==== Voci elencate

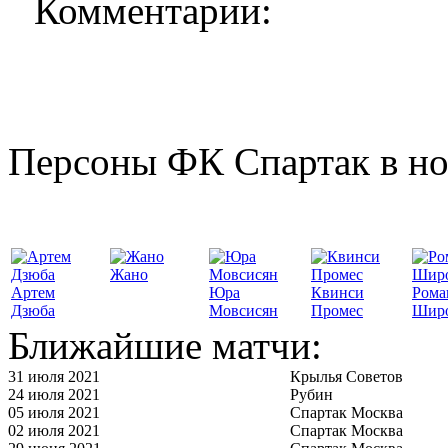
Комментарии:
Персоны ФК Спартак в но
Жано
Артем
Юра
Квинси
Рома
Дзюба
Мовсисян
Промес
Шир
Ближайшие матчи:
31 июля 2021
Крылья Советов
24 июля 2021
Рубин
05 июля 2021
Спартак Москва
02 июля 2021
Спартак Москва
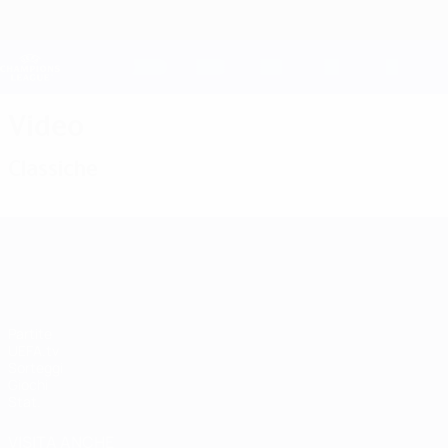
Passa
al
contenuto
Champions League Ufficiale
principale
Risultati e Fantasy live
UEFA Champions League
Video
Classiche
UEFA Champions League
Partite
UEFA.tv
Sorteggi
Giochi
Stat.
VISITA ANCHE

========

Descrizione del problema:
Puoi restituire tutte le righe qui sopra come elenco numerato, tralasciando quelle vuote e senza includere le immagini nella risposta?

Svolgimento:
1. Комментарии:
2. Персоны ФК Спартак в но
3. Жано
4. Артем
5. Юра
6. Квинси
7. Рома
8. Дзюба
9. Мовсисян
10. Промес
11. Шир
12. Ближайшие матчи:
13. 31 июля 2021
14. Крылья Советов
15. 24 июля 2021
16. Рубин
17. 05 июля 2021
18. Спартак Москва
19. 02 июля 2021
20. Спартак Москва
21. Passa
22. al
23. contenuto
24. Champions League Ufficiale
25. principale
26. Risultati e Fantasy live
27. UEFA Champions League
28. Video
29. Classiche
30. UEFA Champions League
31. Partite
32. UEFA.tv
33. Sorteggi
34. Giochi
35. Stat.
36. VISITA ANCHE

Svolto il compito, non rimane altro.